SRS is the shadow register set. This speeds up interrupt handling by swapping the context into shadow registers instead of saving on the stack.
Unfortunately the SRS is not implemented on the 32MX1/2 devices ( From memory I think it is on the 32MM, and the larger devices), but the header files haven't been designed to warn you if you try to use them on parts where they don't exist - the SRS constant shouldn't be defined in the header files for these parts
Atomicity :
Using IFSxbits.xxx compiles to a read, mask the flag and write, and therefore non atomic ( interruptable).
Consider this situation
Foreground task uses Timer 1, which it polls for overflow using the T1IF flag.
When it sees it set, it does whatever it needs to do, and clears the flag using IFS0bits.T1IF=0;
This will compile to something like this
temp=IFS0
temp=temp AND NOT <T1 bitmask>
IFS0=temp
This will appear to work just fine. Until that rare event of an interrupt whose flag lives in the same IFS register happening in the same machine cycle as the first read.
Let's say the Interrupt uses T2IF.
FG task reads IFS0 into temp, and at exactly the same time, the T2 interrupt happens
IFS0 now T1IF and T2IF set, and this is copied into temp
The next instruction cycle, the interrupt is serviced, which clears T2IF and returns to FG task
The FG task clears T1IF in temp, but temp also has T2IF still set as it was read before the int happened.
FG task rewrites IFS0 with T2IF set, causing a second, spurious T2 interrupt.
This spurious T2 interrupt may or may not be a problem, depending on your code.
But if it is, and assuming the occurrence is random,and T1 int happens every 10mS, then at 48MHz the probability of it occurring is one in 480,000 T2 interrupts.
Needless to say this can result in those "once in a blue moon" type errors that can be a nightmare to track down. Fairly unlikely to happen with just timer events, but when one of the events is asynchronous ( e.g. serial receive) it is quite possible.

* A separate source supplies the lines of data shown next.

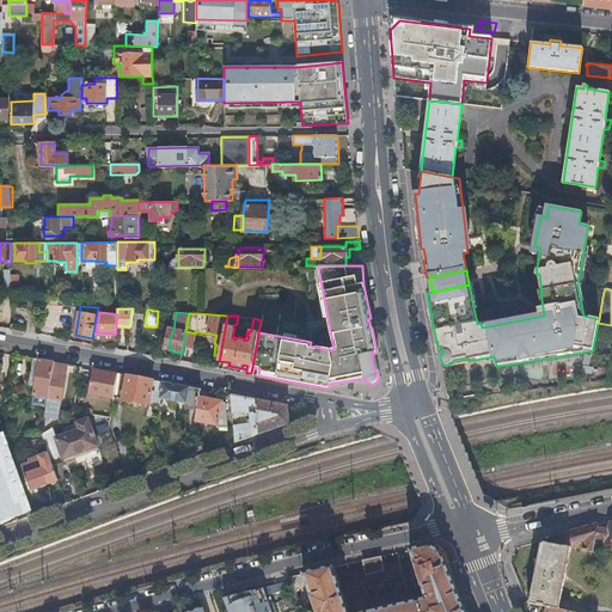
[(193,349),(195,334),(185,331),(183,347),(193,349)]
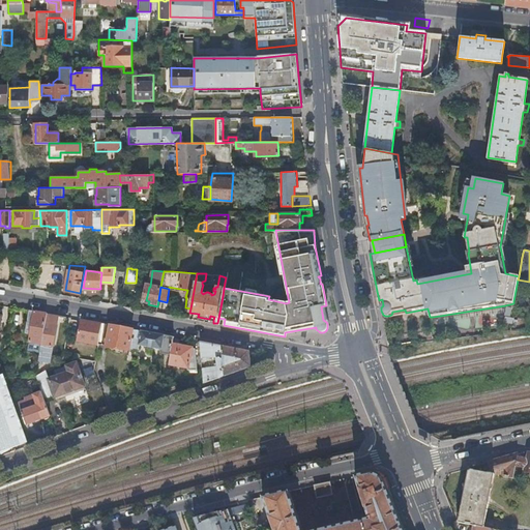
[(506,313),(505,305),(433,317),(434,324),(506,313)]
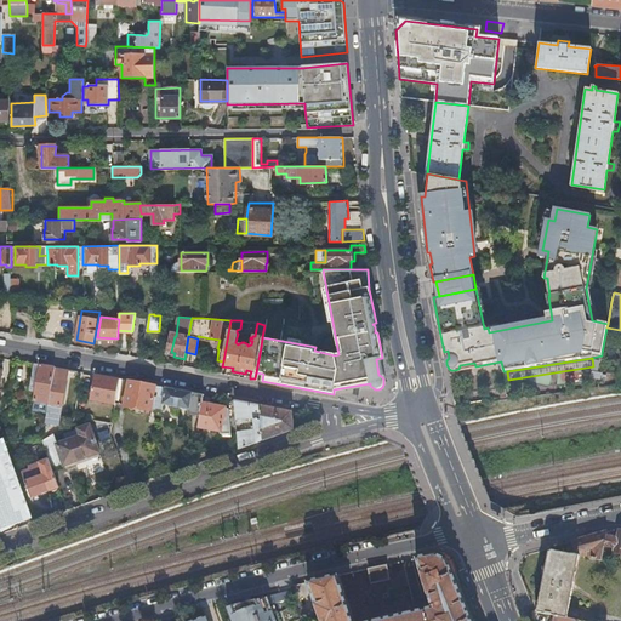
[(55,366),(33,362),(28,389),(34,391),(33,399),(47,402),(55,366)]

If the foreground task had used IFS0CLR, which is an atomic, non-interruptable operation, this can't happen.
Although it may appear that the interrupt could could safely use a non-atomic operation, it's still a bad idea as at some point you might have a higher priority interrupt, maybe not in this project, but several ones down teh line when you wonder why your old, reliable code has suddenly started misbehaving once every few minutes, hours or days.
This was why I needed to rush out and buy a scope in the middle of doing an install in Hong Kong a couple of years ago. I never saw any problems when testing at home, but once we had a big installation of about 10,000 LED nodes, and a random one of them would blink every few seconds.
Since then I've always used xxxSET and xxxCLR.
There can also be similar issues if you are accessing things like LAT registers in both FG and int code
What's annoying is that if the compiler was smarter, it ought to be able to compile xxxbits.xx=0 into the corresponding xxxCLR operation . Unfortunately Microchip seem to be spending all their time on the shit-show that is Harmony.